The EX3200R’s multitude of different picture settings also offer a few tricks to help make the monitor more usable on a daily basis, too. Annoyingly, a lot of them are locked off if you’re not using one of the Custom colour profiles, but I found that setting the monitor’s gamma setting to 5 (the highest) helped to make text look a lot clearer. It didn’t affect the monitor’s colour accuracy either – if anything, it gave everything a little bit more contrast and definition. There’s a low blue light mode as well to help reduce eye strain.
As comparatively cheap as the BenQ EX3200R is at £315 / $430, though, I’m still not sure I’d actually want to have it as my main gaming monitor. I might have made an exception if it had absolutely outstanding picture quality, but even that’s fairly mediocre despite its excellent black levels and overall contrast. I’d just look at it everyday second guessing whether my eyes were failing me or not, thinking, ‘I really wish I’d spent a little bit more on a higher resolution monitor.’
Personally, I’d recommend going for the 27in 2560×1440 MSI Optix MPG27CQ instead of the EX3200R, as that still has a curved screen and a 144Hz refresh rate. If your budget doesn’t quite stretch to £502 / $464, then there’s always the identical 1920×1080 model, the MPG27C, instead, which goes for £433 / $355.

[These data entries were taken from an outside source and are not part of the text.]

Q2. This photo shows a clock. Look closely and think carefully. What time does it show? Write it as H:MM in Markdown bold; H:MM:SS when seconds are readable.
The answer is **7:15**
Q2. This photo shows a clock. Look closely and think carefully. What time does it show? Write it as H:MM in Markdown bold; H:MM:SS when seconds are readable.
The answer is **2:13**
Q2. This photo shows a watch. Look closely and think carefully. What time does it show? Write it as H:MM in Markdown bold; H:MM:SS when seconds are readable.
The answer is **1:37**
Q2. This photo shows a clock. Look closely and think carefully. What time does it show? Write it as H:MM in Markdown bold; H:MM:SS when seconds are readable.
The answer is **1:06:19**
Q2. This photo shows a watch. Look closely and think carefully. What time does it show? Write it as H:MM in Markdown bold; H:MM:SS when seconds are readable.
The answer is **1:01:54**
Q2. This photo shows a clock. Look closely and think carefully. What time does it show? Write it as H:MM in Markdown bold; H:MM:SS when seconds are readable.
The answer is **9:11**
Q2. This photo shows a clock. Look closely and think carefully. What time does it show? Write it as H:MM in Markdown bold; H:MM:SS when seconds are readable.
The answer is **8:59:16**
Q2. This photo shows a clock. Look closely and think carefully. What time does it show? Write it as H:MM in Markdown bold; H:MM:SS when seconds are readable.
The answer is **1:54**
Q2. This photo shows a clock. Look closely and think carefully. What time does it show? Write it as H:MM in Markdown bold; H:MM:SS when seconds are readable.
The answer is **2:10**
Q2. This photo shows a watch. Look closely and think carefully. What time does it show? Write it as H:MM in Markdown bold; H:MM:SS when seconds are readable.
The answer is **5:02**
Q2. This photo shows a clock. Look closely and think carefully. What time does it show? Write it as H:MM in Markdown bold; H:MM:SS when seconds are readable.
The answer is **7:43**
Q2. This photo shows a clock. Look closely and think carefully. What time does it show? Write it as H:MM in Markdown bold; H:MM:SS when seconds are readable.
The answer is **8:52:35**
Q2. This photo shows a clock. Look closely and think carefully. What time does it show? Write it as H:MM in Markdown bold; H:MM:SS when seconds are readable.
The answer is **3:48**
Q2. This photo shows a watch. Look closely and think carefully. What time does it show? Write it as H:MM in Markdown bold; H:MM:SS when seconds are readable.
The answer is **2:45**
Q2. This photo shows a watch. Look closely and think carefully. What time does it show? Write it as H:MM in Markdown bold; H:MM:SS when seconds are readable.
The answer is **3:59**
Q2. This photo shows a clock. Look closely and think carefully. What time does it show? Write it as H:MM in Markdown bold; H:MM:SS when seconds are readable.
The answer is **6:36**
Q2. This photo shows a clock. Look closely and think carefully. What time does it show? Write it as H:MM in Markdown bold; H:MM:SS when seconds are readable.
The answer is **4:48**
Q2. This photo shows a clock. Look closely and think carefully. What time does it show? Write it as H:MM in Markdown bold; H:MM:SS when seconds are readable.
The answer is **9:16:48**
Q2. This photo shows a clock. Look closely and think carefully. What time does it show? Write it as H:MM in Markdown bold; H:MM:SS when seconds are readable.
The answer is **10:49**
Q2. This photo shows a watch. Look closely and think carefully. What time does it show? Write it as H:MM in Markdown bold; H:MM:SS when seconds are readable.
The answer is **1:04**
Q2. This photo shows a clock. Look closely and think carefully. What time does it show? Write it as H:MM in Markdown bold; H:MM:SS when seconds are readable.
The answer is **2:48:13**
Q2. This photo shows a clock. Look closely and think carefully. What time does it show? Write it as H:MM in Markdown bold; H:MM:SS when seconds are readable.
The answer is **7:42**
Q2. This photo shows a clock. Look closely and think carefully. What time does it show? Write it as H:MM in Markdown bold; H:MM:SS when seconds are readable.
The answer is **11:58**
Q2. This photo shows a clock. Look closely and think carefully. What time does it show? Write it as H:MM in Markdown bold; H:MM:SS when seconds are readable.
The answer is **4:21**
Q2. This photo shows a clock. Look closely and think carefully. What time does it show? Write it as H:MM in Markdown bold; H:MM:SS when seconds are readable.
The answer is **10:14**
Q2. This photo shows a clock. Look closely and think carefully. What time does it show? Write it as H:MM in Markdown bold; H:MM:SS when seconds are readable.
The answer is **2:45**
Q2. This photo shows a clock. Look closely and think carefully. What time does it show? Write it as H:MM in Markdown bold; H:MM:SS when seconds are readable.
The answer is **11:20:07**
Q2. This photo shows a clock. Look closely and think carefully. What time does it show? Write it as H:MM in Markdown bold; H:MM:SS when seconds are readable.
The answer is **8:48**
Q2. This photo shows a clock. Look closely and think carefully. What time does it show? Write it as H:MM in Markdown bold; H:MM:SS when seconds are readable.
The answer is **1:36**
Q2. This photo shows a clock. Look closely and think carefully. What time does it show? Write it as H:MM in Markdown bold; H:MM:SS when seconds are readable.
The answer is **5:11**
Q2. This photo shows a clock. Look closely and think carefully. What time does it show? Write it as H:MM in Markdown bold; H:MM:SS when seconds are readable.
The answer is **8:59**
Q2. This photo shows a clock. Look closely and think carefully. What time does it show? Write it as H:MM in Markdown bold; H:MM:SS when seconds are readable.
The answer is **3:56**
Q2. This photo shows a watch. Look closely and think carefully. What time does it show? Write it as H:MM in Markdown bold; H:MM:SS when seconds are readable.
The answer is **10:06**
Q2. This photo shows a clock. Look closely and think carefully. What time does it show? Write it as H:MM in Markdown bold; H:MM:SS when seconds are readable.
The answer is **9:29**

If that’s still too expensive, though, then you’re going to have to make some compromises, as the next best bet for your money is the much, much cheaper BenQ’s EW277HDR, which is flat and has a regular 60Hz refresh rate, but has much better colour accuracy than the EX3200R and throws in HDR support as well. That costs just £166 / $230, and would be a much better use of your money than its bigger, curvier cousin.